Michael walks into his parents’ bedroom. He has the Sunday paper. He is about to tell Isaak of the mobile home that he bought for their transcontinental cruise.
A leg sticks out from under the pillow. He tries to awaken his father, to find out what’s going on. Pinky is hiding beneath the headboard. She grins at Michael. Isaak’s head is nestled in her crotch. It doesn’t budge. They both exist somewhere else. Michael wills himself awake.
― Thank you for taking me to Father’s grave.
― It’s my pleasure, Mother. Continue reading yohrzeit
― Thank you for visiting.
― It’s my pleasure, Mother.
― Where are we going?
― To a restaurant.
― Are you working?
― Yes, I am working.
― Do you have a job?
― No. I don’t have a job and I’m not getting paid.
― Why not?
― I haven’t had a job for 21 years, Mother.
― How did you manage?
― I worked as a consultant. Then I went back to school. Then Erin and I had our own company. We employed people. Then I worked on my own. I had several clients.
― What happened?
― The company ended up in a lawsuit. I still have clients, but I am no longer taking any work from them, for the time being.
― Why not?
― I don’t have the time. I must write.
― How will we manage?
― We have money.
― Are your lawsuits finished?
― Some are.
― What about the rest?
― I am still being sued for defamation by WebEx.
― Because I stated that Min Zhu raped his daughter Erin and used his company, WebEx, to cover up his child rape.
― Isn’t it true?
― Yes. That’s why they will lose.
― Why did you say it?
― Because he threatened my life.
― How so?
― Do you remember going to court with me nearly two years ago?
― Do you remember why we went?
― You were carrying a gun.
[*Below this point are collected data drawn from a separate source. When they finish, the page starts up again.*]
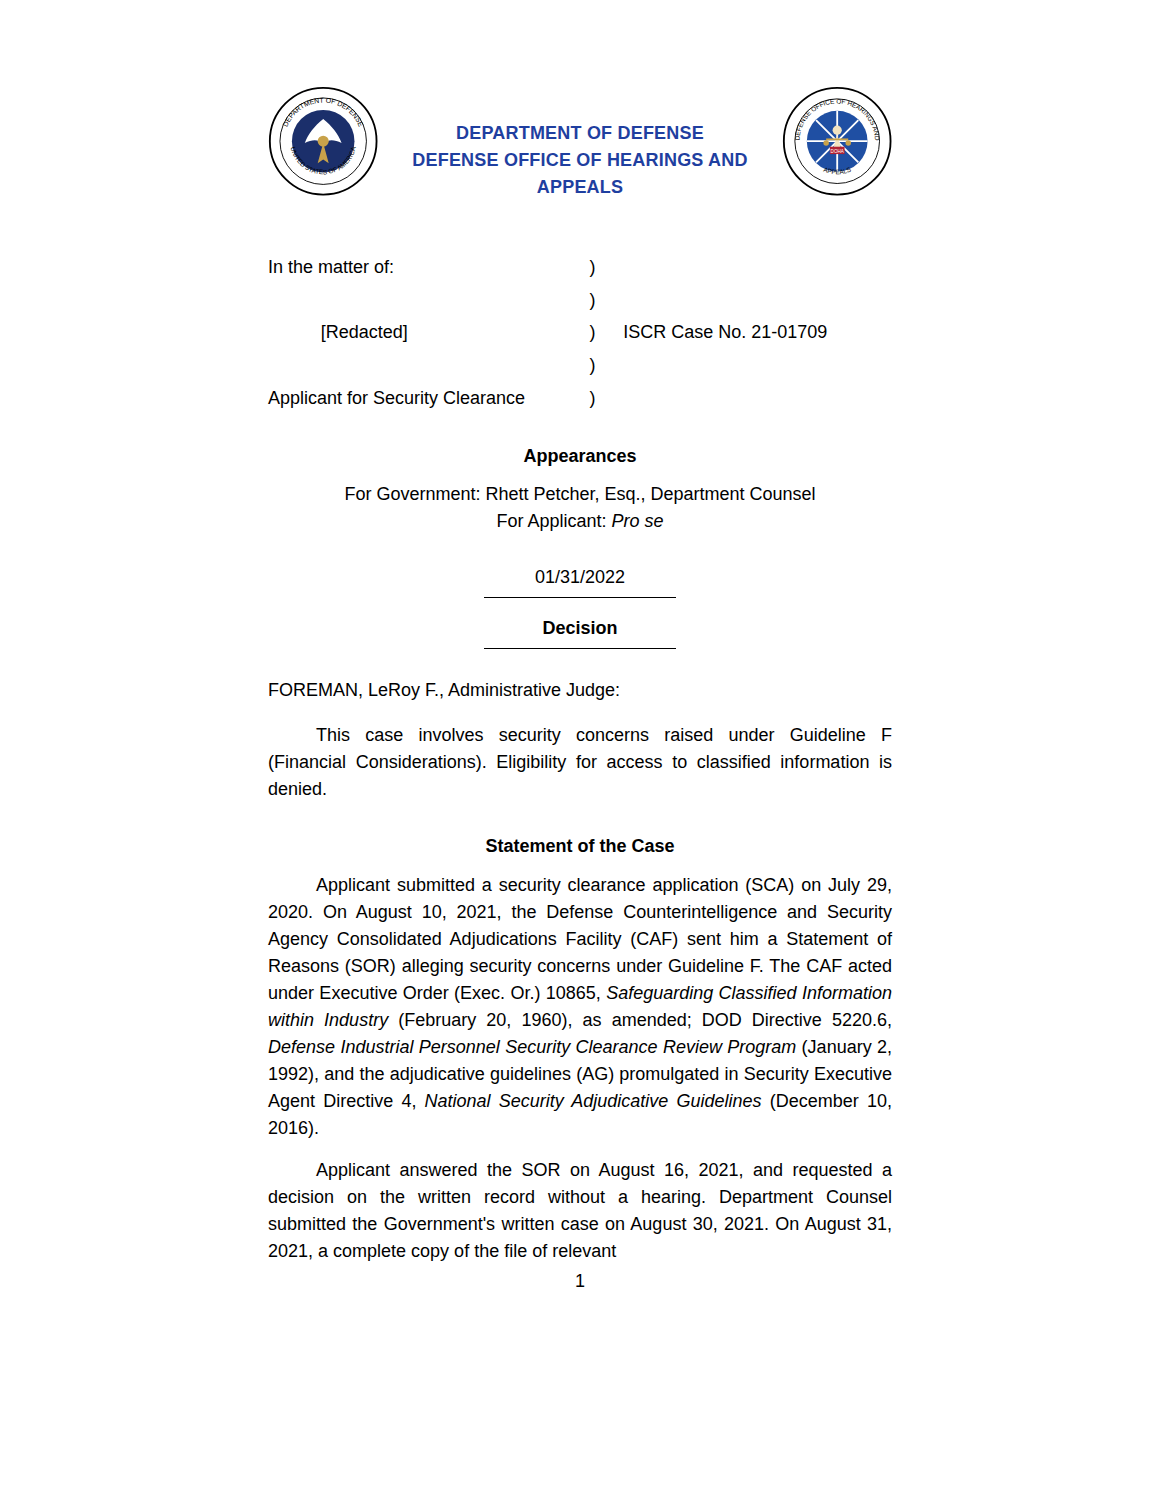DEPARTMENT OF DEFENSE UNITED STATES OF AMERICA
DEPARTMENT OF DEFENSE
DEFENSE OFFICE OF HEARINGS AND APPEALS
DOHA DEFENSE OFFICE OF HEARINGS AND APPEALS
In the matter of:
)
)
[Redacted]
)
ISCR Case No. 21-01709
)
Applicant for Security Clearance
)
Appearances
For Government: Rhett Petcher, Esq., Department Counsel
For Applicant: Pro se
01/31/2022
Decision
FOREMAN, LeRoy F., Administrative Judge:
This case involves security concerns raised under Guideline F (Financial Considerations). Eligibility for access to classified information is denied.
Statement of the Case
Applicant submitted a security clearance application (SCA) on July 29, 2020. On August 10, 2021, the Defense Counterintelligence and Security Agency Consolidated Adjudications Facility (CAF) sent him a Statement of Reasons (SOR) alleging security concerns under Guideline F. The CAF acted under Executive Order (Exec. Or.) 10865, Safeguarding Classified Information within Industry (February 20, 1960), as amended; DOD Directive 5220.6, Defense Industrial Personnel Security Clearance Review Program (January 2, 1992), and the adjudicative guidelines (AG) promulgated in Security Executive Agent Directive 4, National Security Adjudicative Guidelines (December 10, 2016).
Applicant answered the SOR on August 16, 2021, and requested a decision on the written record without a hearing. Department Counsel submitted the Government's written case on August 30, 2021. On August 31, 2021, a complete copy of the file of relevant
1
You got arrested.
― Do you remember what happened?
― What happened?
― I got acquitted. Don’t you remember the look on the prosecutor’s face?
― She was very disappointed.
― Do you remember why I got acquitted?
― Because you were in fear of your life.
― Do you understand now why I said these things about Min Zhu?
― Yes. But don’t you want this to be finished?
― I do. So do the Zhus. In fact, they have tried to drop their lawsuit.
― Why didn’t they?
― Because I wouldn’t let them get away with malicious prosecution.
― What do you want?
― I want them to apologize. If they don’t apologize, they will be shamed to no end.
― Why do you want them to apologize?
― I refuse to live my life with a scintilla of concern about their threats.
― Will they apologize?
― No. Please eat your dinner and drink your wine.
― It’s too much for me. Do you remember Father?
― Yes, I do.
― Why did he die?
― There was a fire in your apartment. He tried to put it out. He was naked. He got burned.
― How did the fire start?
― We are not sure.
― Did I start it?
― It’s not your fault, Mother. You are not responsible.
― I carried him out in my arms.
― Yes, you did. I saw the bruises on your arms.
― Why did Father lose his job?
― He chose bad business partners. It runs in the family.
― Did he do anything wrong? Father never did anything wrong.
― He worked with crooks. He got accused by association. There was no evidence of his wrongdoing. The plaintiffs withdrew their claims.
― So why did he get fired?
― He got disciplined because his partner failed to get them licensed. His department found out about it and fired him for working on the side without asking their permission.
― Was that all? The State fired Father for moonlighting?
― He had worked for the State for twenty years. He was making a lot of money. The State is running a budget deficit. They can hire two junior analysts with his salary.
― Did he do anything wrong? I always trusted Father.
― He chose bad company. That was enough.
― Have you heard from Erin?
― Erin and I haven’t spoken for years. You must mean Rachel?
― I’m no longer talking to Rachel.
― Is it because of me?
― No. It’s because of me.
― Are you seeing any other women?
― I’d rather not talk about that.
― Why can’t we live together?
― We would drive each other crazy. I must be able to work. We are paying our friends to take care of you for now.
― Am I driving you crazy now?
― I’ll manage.
― We don’t have to see each other if I am disturbing you.
― I like seeing you. I’m sorry I don’t have much to say. I’m saving it for writing.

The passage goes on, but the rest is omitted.